Ein Vergleich mit aktuellen Vertreibungen hinkt, da sich das Völkerrecht seit 1945 erheblich weiterentwickelt hat. Viele der heute als selbstverständlich angesehenen Individualrechte waren damals noch nicht in der heutigen Form kodifiziert oder durchsetzbar. Zudem wurden die Folgen des Zweiten Weltkriegs durch eine Vielzahl internationaler Vereinbarungen geregelt, die von den beteiligten Staaten später anerkannt wurden.
Nur weil ein Unrecht moralisch fortbesteht, bedeutet das nicht automatisch, dass auch ein individueller Rechtsanspruch zeitlich unbegrenzt fortbesteht.
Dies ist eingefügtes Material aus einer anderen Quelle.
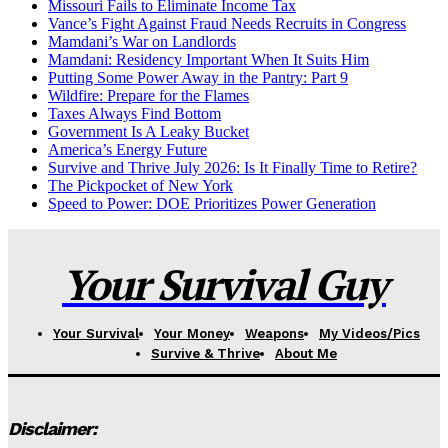
Missouri Fails to Eliminate Income Tax
Vance’s Fight Against Fraud Needs Recruits in Congress
Mamdani’s War on Landlords
Mamdani: Residency Important When It Suits Him
Putting Some Power Away in the Pantry: Part 9
Wildfire: Prepare for the Flames
Taxes Always Find Bottom
Government Is A Leaky Bucket
America’s Energy Future
Survive and Thrive July 2026: Is It Finally Time to Retire?
The Pickpocket of New York
Speed to Power: DOE Prioritizes Power Generation
Your Survival Guy
Your Survival
Your Money
Weapons
My Videos/Pics
Survive & Thrive
About Me
Disclaimer:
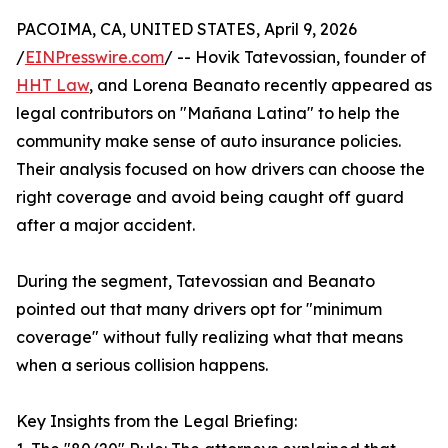
PACOIMA, CA, UNITED STATES, April 9, 2026
/
EINPresswire.com
/ -- Hovik Tatevossian, founder of
HHT Law
, and Lorena Beanato recently appeared as
legal contributors on "Mañana Latina" to help the
community make sense of auto insurance policies.
Their analysis focused on how drivers can choose the
right coverage and avoid being caught off guard
after a major accident.
During the segment, Tatevossian and Beanato
pointed out that many drivers opt for "minimum
coverage" without fully realizing what that means
when a serious collision happens.
Key Insights from the Legal Briefing:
Andernfalls müsste man zahlreiche historische Enteignungen, Grenzverschiebungen und Bevölkerungsverschiebungen der vergangenen Jahrhunderte erneut aufrollen.
Die eigentliche Schwierigkeit besteht also darin, zwischen der Anerkennung historischen Unrechts und der Frage heutiger Rechtsansprüche zu unterscheiden. Beides gleichzusetzen, halte ich für problematisch.